From the ZFS Best Practices Guide:

For production systems, use whole disks rather than slices for storage pools for the following reasons:

  • Allows ZFS to enable the disk's write cache for those disks that have write caches. If you are using a RAID array with a non-volatile write cache, then this is less of an issue and slices as vdevs should still gain the benefit of the array's write cache.
  • For JBOD attached storage, having an enabled disk cache, allows some synchronous writes to be issued as multiple disk writes followed by a single cache flush allowing the disk controller to optimize I/O scheduling. Separately, for systems that lacks proper support for SATA NCQ or SCSI TCQ, having an enabled write cache allows the host to issue single I/O operation asynchronously from physical I/O.
  • The recovery process of replacing a failed disk is more complex when disks contain both ZFS and UFS file systems on slices. ZFS pools (and underlying disks) that also contain UFS file systems on slices cannot be easily migrated to other systems by using zpool import and export features.
  • In general, maintaining slices increases administration time and cost. Lower your administration costs by simplifying your storage pool configuration model.

To sum it up, it is much much slower and more difficult to correctly handle, replace and grow.
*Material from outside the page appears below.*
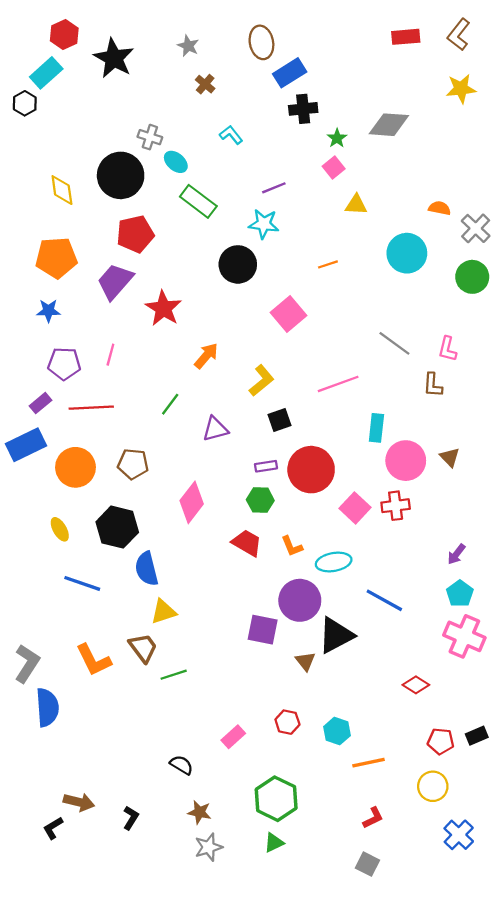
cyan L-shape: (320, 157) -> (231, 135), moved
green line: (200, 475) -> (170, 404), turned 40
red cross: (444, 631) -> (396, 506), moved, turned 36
Additionally, you still have to care about your pool layout. Your RAIDZ1 setup would still suffer from the RAID5 write hole problem while replacing the slice, and it will still suffer if you choose non-optimal amounts of slices for your RAIDZ level (also from the recommendations in the guide):

  • (N+P) with P = 1 (raidz), 2 (raidz2), or 3 (raidz3) and N equals 2, 4, or 6
  • The recommended number of disks per group is between 3 and 9. If you have more disks, use multiple groups.
user121391
  • 2,452
  • 12
  • 31